Born and raised in Honolulu, Obama honed his ability to appeal to a diverse group of people in the islands, a crossroad of cultures from throughout the Pacific, said his half-sister, Maya Soetoro-Ng.
"Hawaii is the place that gave him the ability to ... understand people from a wide array of backgrounds," she said in a recent phone interview. "People see themselves in him ... because he himself contains multitudes."
The family's own diversity played no small part in developing that skill, she said.
Obama's parents - Barack Obama Sr., a black man from a poor village in Kenya, and Ann Dunham, a white woman whose parents grew up in Kansas - met at the University of Hawaii and married in Honolulu.
After the marriage failed, a 6-year-old Obama left Hawaii to spend four years in Indonesia with his mother and Indonesian stepfather, Lolo Soetoro. In 1971, Obama's mother sent him back to Honolulu to stay with his maternal grandparents.
Obama still returns almost every Christmas to visit family, indulge in local sushi, body surf at a beach on the southeastern coast of Oahu and look for sea turtles, Soetoro-Ng said. His parents and grandfather have died, and his grandmother is in poor health but has been following the presidential race closely on television, she said.
"Hawaii really is a sanctuary for him - a safe place where he can just relax, where things are in many respects unchanged," Soetoro-Ng said.

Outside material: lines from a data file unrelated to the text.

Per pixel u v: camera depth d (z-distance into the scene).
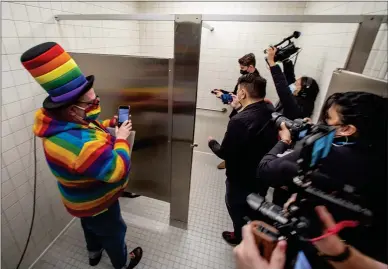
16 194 1.20
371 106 0.55
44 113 0.84
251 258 0.40
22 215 1.26
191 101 1.20
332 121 0.62
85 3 1.51
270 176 0.82
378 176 0.50
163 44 2.40
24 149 1.20
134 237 1.61
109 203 1.05
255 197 0.68
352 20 0.89
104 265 1.41
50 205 1.47
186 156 1.39
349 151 0.54
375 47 0.92
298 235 0.50
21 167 1.20
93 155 0.84
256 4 2.06
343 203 0.51
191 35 1.04
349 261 0.42
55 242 1.55
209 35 2.25
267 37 2.13
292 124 0.92
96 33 1.67
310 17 0.90
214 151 1.38
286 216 0.57
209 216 1.86
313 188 0.54
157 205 1.94
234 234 1.55
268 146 1.17
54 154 0.83
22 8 1.07
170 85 1.20
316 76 1.65
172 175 1.50
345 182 0.52
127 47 2.18
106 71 1.29
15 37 1.06
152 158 1.48
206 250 1.54
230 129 1.15
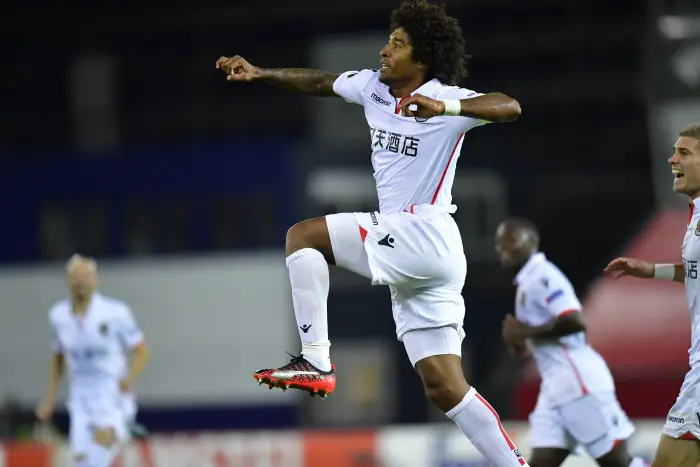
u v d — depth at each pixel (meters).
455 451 40.41
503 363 70.50
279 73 19.17
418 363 18.52
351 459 40.81
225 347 68.56
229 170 71.81
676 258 52.81
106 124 84.19
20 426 56.22
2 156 73.44
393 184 18.17
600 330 49.03
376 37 72.31
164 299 69.38
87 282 35.59
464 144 77.19
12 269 70.81
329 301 71.44
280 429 67.62
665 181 58.97
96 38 92.56
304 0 88.75
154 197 72.31
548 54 87.00
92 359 35.88
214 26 91.62
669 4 59.97
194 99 90.25
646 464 28.25
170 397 68.56
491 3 87.00
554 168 78.19
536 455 28.72
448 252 17.97
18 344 69.62
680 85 59.12
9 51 91.44
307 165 71.44
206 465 41.19
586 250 78.75
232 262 69.62
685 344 47.44
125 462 41.16
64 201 72.62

In his 1995 memoir, "Dreams from My Father," Obama wrote about growing up with the island's unique food and culture: poi and roast pig, choice cuts of aku for sashimi and spearfishing off Kailua Bay. Living in his grandparents' downtown apartment, he attended the prestigious Punahou School and drove to parties at Army bases.
Classmates at Punahou describe Obama - known as Barry to them - as an upbeat, social person who played basketball and occasionally wore an African-style shirt.
But in his memoirs, Obama described feeling like a misfit in his Indonesian sandals and old-fashioned clothes when he started at the school. As one of the few black students at Punahou - and among a small group of blacks on the island - he remembered someone wanting to touch his hair and being asked whether his father ate people.
He struggled with his racial identity and turned to marijuana to block the questions out, he wrote.
Former classmate Kelli Furushima, who remembered Obama playfully grabbing a pencil from her ear while passing in the hallway, said she never knew about the turmoil Obama was experiencing. But Furushima said she wasn't surprised.
"You don't let the world know how you feel when you're a teenager," she said. "You might be really insecure inside, but when you're walking down the halls, you're laughing."
Soetoro-Ng said her brother was a private man who dealt with questions about his identity and other struggles in "a very personal way."
"He's good though about grappling with them and moving on," she said. "Today he is a man very comfortable with himself and peaceful with his sense of self."
Soetoro-Ng, who is nine years younger than Obama, said her mother divorced Soetoro when she was 9, making Obama the father figure in her life. He toured colleges with her, showed her New York and Chicago and gave her her first novels.
"He let me know the world was large, and that I should get to know as much of it as possible," she said.